• [Work request]:
Should a line in the entries below contain "different", return that line.

• [Dataset records]:
————————

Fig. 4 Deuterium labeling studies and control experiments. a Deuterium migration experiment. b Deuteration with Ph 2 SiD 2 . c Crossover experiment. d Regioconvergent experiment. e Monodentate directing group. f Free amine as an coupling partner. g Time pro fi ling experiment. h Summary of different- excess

————————

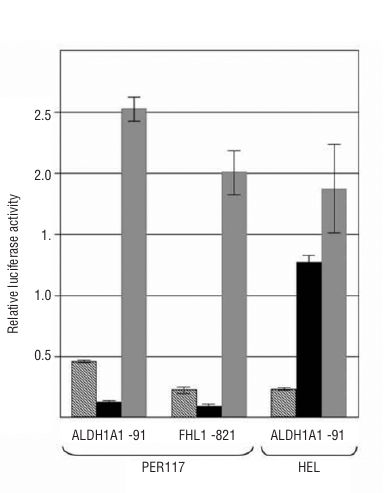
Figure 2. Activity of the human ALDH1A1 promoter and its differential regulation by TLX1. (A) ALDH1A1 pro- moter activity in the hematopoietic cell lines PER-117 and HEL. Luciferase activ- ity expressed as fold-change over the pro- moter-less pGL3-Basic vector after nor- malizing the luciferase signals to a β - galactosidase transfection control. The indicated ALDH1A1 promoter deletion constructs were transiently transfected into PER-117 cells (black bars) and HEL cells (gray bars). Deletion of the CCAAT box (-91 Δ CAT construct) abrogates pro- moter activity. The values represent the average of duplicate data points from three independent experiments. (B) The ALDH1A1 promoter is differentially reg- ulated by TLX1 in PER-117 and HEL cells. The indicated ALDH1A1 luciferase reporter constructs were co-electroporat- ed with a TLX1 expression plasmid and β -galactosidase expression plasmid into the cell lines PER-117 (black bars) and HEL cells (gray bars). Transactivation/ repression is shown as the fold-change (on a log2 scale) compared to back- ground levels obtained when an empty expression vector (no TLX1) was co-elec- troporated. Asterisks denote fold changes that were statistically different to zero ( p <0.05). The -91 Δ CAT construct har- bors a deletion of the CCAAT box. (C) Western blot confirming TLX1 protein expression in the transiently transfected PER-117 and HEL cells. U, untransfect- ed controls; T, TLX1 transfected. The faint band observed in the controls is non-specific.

————————

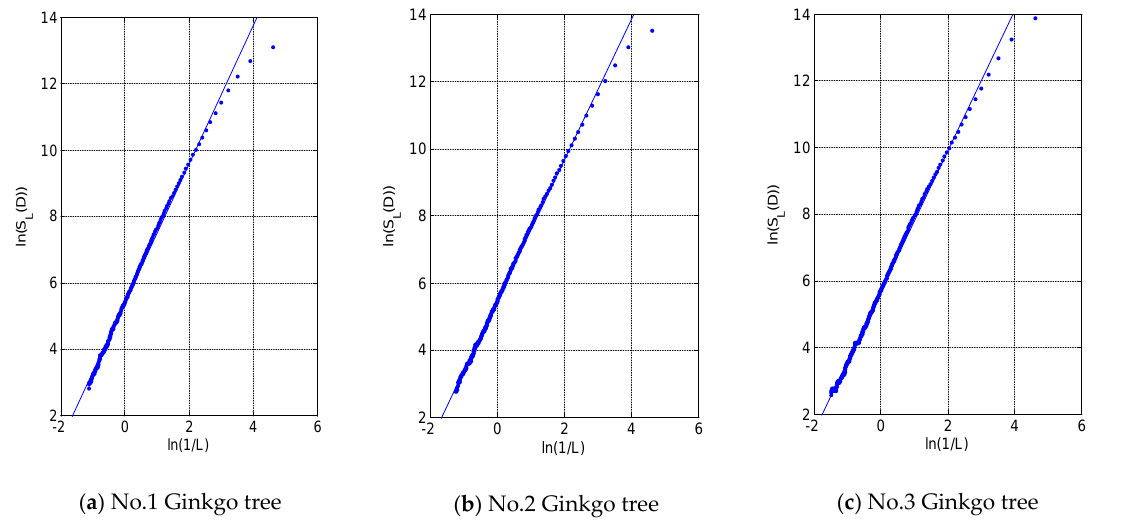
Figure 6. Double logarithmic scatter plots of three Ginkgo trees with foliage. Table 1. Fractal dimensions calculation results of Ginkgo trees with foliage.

————————

• [Finished task]:
Fig. 4 Deuterium labeling studies and control experiments. a Deuterium migration experiment. b Deuteration with Ph 2 SiD 2 . c Crossover experiment. d Regioconvergent experiment. e Monodentate directing group. f Free amine as an coupling partner. g Time pro fi ling experiment. h Summary of different- excess
Figure 2. Activity of the human ALDH1A1 promoter and its differential regulation by TLX1. (A) ALDH1A1 pro- moter activity in the hematopoietic cell lines PER-117 and HEL. Luciferase activ- ity expressed as fold-change over the pro- moter-less pGL3-Basic vector after nor- malizing the luciferase signals to a β - galactosidase transfection control. The indicated ALDH1A1 promoter deletion constructs were transiently transfected into PER-117 cells (black bars) and HEL cells (gray bars). Deletion of the CCAAT box (-91 Δ CAT construct) abrogates pro- moter activity. The values represent the average of duplicate data points from three independent experiments. (B) The ALDH1A1 promoter is differentially reg- ulated by TLX1 in PER-117 and HEL cells. The indicated ALDH1A1 luciferase reporter constructs were co-electroporat- ed with a TLX1 expression plasmid and β -galactosidase expression plasmid into the cell lines PER-117 (black bars) and HEL cells (gray bars). Transactivation/ repression is shown as the fold-change (on a log2 scale) compared to back- ground levels obtained when an empty expression vector (no TLX1) was co-elec- troporated. Asterisks denote fold changes that were statistically different to zero ( p <0.05). The -91 Δ CAT construct har- bors a deletion of the CCAAT box. (C) Western blot confirming TLX1 protein expression in the transiently transfected PER-117 and HEL cells. U, untransfect- ed controls; T, TLX1 transfected. The faint band observed in the controls is non-specific.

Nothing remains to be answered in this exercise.